Die Welt braucht keine Musikkritiker. Sie braucht auch keine Autos, keine Zeitungen, keine Fernsehdiskussionen. Homer und Horaz dichteten gerne, gut und ohne kritische Begleitung; und auch die Komponisten früherer Zeiten waren glücklich, dass sie nicht von Tageszeitungen verfolgt wurden, weil es so etwas damals noch gar nicht gab. Goethe beklagte sich später über die vielen Journale und Kritiken. Die Naivität, sagte er, die muntere Spontaneität des Schaffens, wie Shakespeare sie noch gekannt hatte, die sei nun, da alles kritisch zerzaust werde, der Welt leider abhandengekommen.
Es ist doch so: Urteile über Kunstwerke kann man nicht beweisen. Schopenhauer hat einmal gesagt, in dieser Sphäre finden Beweise nicht statt. Man kann argumentieren, eine Meinung plausibel machen, man kann mit Temperament und Passion sagen, was einem gefällt oder nicht gefällt.
Aber wie ein Mathematiker oder ein Physiker ein naturwissenschaftliches Prinzip belegen kann oder wie ein Jurist sich auf sein Gesetzbuch beruft – das
kann der Kritiker nicht. Doch er kann erhellen und vermitteln.
Seit der Aufklärung sind nicht mehr ausschließlich Klerus und Adel für Geschmacksurteile entscheidend, auch wenn sie als Förderer von Komponisten und anderen Künstlern ohne Zweifel sehr wichtig blieben. Beispielsweise war es die Wiener Aristokratie, die für Beethoven über die Jahre hin so viel Geld zusammenbrachte, um ihn in Wien zu halten; Richard Wagner hätte sein Festspielhaus in Bayreuth nie gebaut und wäre wahrscheinlich eines schlimmen Todes gestorben, wenn es Ludwig II. nicht gegeben hätte. Klerus und Adel machten das aus freien Stücken. Die Aufklärung jedoch stärkte den dritten Stand. Wenn man so will, war das die Erschaffung des mündigen Bürgers, der sich einmischt und mitredet. Der Kritiker dient gewissermaßen als Anwalt des Bürgers. Er versucht das, was die Bürger denken, öffentlich zu diskutieren und zu begründen. Im Idealfall wird so etwas wie eine Wahrheit ermittelt.
Inzwischen sind Kritiker allesamt Spezialisten geworden, sie vertreten oft das Moderne und das Spezielle gegen bestimmte harmlosere Wünsche des Publikums. Aber immerhin: Sie vertreten auch das Publikum. Die Funktion der Kritiker besteht darin, zwischen veröffentlichter und öffentlicher Meinung zu moderieren.

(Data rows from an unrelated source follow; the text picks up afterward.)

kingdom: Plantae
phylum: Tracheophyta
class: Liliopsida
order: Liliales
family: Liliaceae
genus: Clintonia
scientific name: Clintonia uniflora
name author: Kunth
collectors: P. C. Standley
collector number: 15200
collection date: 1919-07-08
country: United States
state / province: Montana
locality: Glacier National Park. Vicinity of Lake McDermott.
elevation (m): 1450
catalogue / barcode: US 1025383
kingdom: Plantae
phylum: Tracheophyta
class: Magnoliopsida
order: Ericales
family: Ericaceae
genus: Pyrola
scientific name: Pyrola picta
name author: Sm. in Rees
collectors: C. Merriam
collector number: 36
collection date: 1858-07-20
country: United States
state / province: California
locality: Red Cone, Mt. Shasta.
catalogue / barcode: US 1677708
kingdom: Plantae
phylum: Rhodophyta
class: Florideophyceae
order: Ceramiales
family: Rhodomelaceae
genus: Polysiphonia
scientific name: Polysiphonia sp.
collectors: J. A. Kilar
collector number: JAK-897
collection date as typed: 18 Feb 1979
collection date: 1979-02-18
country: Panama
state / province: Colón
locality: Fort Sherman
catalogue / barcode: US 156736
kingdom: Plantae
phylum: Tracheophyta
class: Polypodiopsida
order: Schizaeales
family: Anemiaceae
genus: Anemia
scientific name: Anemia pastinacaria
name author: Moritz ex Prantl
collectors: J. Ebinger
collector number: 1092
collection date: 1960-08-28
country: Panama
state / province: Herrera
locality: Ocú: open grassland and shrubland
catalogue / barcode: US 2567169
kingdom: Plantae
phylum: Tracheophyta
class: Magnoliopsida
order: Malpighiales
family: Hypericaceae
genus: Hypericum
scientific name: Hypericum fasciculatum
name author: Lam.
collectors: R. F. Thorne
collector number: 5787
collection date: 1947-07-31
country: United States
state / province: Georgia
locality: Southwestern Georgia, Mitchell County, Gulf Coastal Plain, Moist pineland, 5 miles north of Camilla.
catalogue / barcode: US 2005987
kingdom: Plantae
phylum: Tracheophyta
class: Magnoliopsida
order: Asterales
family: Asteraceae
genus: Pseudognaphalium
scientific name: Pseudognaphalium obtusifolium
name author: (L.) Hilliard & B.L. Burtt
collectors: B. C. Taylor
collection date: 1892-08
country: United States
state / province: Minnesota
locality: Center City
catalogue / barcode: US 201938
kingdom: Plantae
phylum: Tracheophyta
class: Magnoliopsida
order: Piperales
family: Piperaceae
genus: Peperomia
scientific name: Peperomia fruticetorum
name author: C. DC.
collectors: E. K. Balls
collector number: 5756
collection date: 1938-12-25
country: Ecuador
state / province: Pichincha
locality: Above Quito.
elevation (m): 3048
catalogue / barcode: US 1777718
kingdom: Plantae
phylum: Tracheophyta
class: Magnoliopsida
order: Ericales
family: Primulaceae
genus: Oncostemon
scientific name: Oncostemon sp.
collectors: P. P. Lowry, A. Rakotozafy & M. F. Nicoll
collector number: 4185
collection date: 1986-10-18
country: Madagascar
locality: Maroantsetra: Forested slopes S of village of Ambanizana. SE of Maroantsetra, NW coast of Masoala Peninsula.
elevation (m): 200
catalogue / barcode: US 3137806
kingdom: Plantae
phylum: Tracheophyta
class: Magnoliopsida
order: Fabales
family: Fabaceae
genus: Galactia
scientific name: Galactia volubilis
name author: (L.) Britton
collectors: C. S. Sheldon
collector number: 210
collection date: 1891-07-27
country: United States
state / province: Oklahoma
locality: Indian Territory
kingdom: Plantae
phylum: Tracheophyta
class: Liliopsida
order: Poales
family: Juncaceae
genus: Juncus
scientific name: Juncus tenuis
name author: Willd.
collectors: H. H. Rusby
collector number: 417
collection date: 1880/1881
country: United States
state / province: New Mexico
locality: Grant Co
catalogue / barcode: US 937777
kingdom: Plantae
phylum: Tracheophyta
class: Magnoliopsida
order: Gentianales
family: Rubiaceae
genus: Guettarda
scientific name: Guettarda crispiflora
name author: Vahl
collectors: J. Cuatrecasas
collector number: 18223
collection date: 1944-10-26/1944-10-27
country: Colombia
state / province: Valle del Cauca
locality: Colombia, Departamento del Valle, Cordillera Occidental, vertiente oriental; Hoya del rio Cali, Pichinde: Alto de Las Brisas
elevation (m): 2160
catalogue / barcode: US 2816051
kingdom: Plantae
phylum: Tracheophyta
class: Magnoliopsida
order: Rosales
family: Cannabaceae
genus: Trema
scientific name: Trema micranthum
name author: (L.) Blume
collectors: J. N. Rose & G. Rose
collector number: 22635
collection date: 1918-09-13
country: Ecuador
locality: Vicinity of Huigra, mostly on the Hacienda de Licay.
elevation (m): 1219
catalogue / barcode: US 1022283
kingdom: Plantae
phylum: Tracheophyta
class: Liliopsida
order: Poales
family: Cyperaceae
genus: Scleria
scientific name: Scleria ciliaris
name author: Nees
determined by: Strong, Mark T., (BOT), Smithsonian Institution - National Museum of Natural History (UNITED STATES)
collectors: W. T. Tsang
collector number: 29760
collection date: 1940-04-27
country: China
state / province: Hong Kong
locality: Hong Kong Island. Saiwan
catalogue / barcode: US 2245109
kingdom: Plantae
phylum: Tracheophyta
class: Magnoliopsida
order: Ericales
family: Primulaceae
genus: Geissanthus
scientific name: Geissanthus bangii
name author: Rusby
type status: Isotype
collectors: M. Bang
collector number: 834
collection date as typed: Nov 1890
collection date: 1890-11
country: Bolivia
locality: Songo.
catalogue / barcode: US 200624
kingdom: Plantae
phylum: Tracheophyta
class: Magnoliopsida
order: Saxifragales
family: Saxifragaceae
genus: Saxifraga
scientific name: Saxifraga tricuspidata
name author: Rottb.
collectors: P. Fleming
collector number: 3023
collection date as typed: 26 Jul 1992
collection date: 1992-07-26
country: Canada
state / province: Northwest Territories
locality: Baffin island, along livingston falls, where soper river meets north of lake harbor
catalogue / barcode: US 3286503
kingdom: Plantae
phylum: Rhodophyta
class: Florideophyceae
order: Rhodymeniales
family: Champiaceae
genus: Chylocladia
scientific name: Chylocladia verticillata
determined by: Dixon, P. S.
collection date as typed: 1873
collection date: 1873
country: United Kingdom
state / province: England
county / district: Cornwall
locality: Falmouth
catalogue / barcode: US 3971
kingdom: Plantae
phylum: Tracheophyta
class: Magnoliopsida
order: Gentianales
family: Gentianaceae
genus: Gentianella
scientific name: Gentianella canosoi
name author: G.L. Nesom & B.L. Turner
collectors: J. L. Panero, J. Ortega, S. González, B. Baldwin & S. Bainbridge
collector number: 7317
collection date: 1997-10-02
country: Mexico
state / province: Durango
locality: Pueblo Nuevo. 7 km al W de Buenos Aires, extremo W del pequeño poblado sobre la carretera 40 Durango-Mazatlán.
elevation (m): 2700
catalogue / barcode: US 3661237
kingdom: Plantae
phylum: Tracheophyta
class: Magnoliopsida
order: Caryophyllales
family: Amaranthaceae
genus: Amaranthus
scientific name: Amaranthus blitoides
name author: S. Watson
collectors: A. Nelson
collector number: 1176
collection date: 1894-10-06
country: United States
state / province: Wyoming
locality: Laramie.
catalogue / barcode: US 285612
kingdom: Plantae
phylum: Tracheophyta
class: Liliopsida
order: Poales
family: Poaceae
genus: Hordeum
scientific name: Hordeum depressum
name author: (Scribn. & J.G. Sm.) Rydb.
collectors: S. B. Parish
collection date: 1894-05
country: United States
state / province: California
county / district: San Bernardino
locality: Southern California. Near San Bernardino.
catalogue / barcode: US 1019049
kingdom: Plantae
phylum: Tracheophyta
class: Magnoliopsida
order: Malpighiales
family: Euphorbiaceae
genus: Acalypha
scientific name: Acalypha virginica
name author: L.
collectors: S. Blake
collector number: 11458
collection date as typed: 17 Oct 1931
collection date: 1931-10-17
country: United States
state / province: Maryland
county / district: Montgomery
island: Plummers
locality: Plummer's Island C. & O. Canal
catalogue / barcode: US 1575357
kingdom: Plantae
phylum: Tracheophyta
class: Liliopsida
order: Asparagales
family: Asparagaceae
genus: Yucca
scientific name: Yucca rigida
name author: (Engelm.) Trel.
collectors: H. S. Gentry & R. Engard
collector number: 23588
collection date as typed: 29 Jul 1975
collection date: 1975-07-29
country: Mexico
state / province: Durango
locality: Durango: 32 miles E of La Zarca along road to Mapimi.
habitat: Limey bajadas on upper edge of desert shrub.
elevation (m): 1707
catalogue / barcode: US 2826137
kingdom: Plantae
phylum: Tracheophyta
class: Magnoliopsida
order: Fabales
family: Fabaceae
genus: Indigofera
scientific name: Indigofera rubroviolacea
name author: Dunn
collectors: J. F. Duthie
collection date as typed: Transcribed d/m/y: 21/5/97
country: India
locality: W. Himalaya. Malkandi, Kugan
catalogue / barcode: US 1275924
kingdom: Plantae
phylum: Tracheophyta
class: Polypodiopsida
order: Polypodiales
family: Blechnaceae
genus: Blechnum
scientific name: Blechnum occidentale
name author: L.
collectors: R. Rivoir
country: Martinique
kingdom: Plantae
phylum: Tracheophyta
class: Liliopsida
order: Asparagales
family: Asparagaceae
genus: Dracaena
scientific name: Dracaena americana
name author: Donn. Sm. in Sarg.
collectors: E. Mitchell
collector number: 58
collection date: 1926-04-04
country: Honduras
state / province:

Ich gebe gerne zu, dass ich mich bisweilen selbst frage, wenn ich schlecht geschriebene und zum Teil absurde Meinungsäußerungen sehe: »Mein Gott, ist so
eine Kritik wirklich nötig?« Ärgern darf man sich natürlich über Kritiker. Aber zu sagen »Es sollte sie nicht geben« oder »Sie haben eigentlich keine Funktion«, das folgt lediglich aus einem gewissen Verdruss. Der Schriftsteller Hans Magnus Enzensberger hat zum Beispiel einmal geäußert, er lese keine Literaturkritiken mehr, er brauche das nicht. Er nicht, aber vielleicht die Leute? Warum haben sie Marcel Reich-Ranicki zum Literaturpapst gemacht? Und warum sagen manche, was ich albern finde, ich sei der Musikpapst? Ganz einfach deshalb, weil die normalen Bürger, die keine Spezialisten, keine Experten sind, mit derartig vielen Informationen über Musikalisches und Musiktechnisches, über Aufführungen und Künstler usw. überhäuft werden, dass sie sich mitnichten besonders gut informiert, sondern schlicht desinformiert fühlen. Hier kann vielleicht ein Kritiker helfen, dem man vertraut. Wenn man zum wiederholten Male gesehen hat, dass er ungefähr die Meinung vertritt, die man sich selber gebildet hat, dann sagt man sich: »Er wird auch dann recht haben, wenn ich nicht dabei gewesen bin.« Übrigens gilt das auch umgekehrt. Es gibt zum Beispiel Filmkritiker, bei denen weiß ich ganz genau, Filme, die denen gefallen, will ich auf keinen Fall sehen.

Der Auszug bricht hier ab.